Haha yeah apologies for the confusion. I will update it to match the PEP soon. Meanwhile let’s focus on the document text ![]()
The PEP has a whole section dedicated to security
Indeed it does but, as @steve.dower points out, it is solely focused on a single line of defense: preventing compromise in the first place.
I’m not a security expert by any means, but there should be more than one line of defense here.
From what you’ve said in this thread, maybe there are, but that isn’t clear in the PEP.
I think the PEP should address how we prevent:
- compromise in the first place (you already cover this)
- this PEP making a compromised situation worse
- this PEP allowing attackers to avoid detection
(I’m still very much in favor of the PEP, just a bit concerned about the security impact)
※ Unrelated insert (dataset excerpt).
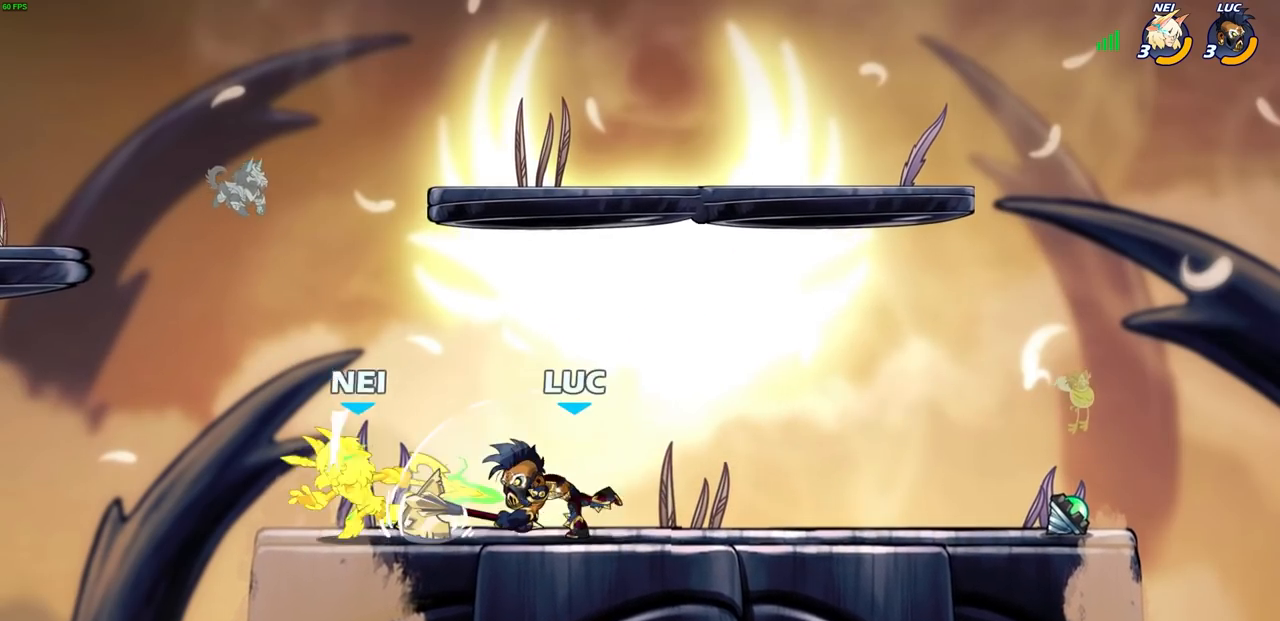
{"buttons": [], "left_stick": "right", "right_stick": "center", "events": [[283, "CROSS", "down"], [283, "SQUARE", "down"], [333, "CROSS", "up"], [333, "right_stick", "down-left"], [367, "SQUARE", "up"], [383, "right_stick", "center"], [483, "left_stick", "right"]]}
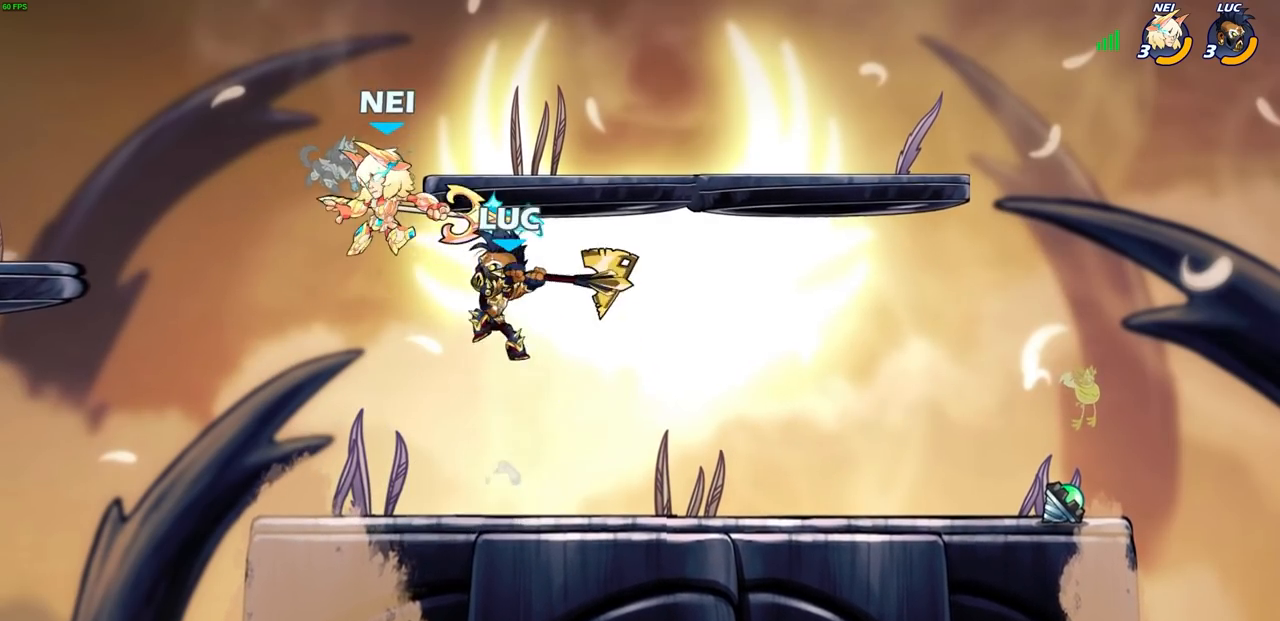
{"buttons": [], "left_stick": "center", "right_stick": "center", "events": [[83, "left_stick", "center"], [183, "left_stick", "left"], [283, "left_stick", "center"], [400, "R2", "down"], [417, "CIRCLE", "down"], [467, "CIRCLE", "up"], [483, "R2", "up"]]}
Makes sense! I want to explore this better. We will update the PEP with the details and I have asked @steve.dower for a call to discuss this a bit better in a real time environment
Would you mind hosting an online meeting when you discuss with @steve.dower. I would like to be an observer and listen to some details you discuss. Sorry for the offensive request
Sorry, unfortunately it already happened today. I will update the PEP with the result of our discussion
No problem! This is just personal interest
Is it a 4k buffer or one page of memory?
I am guessing a page as you refer to mprotect that works on page sized ranges.
If it is page size then with API spec the is 4k even if the page size is bigger?
I am not sure if system use pages sizes less the 4k, in which case you would allocate enough pages to get to the 4k?
The proposal includes a 4k buffer. All the talk about mprotect was just part of a specific idea that started as part of the discussion but is not part of the main proposal.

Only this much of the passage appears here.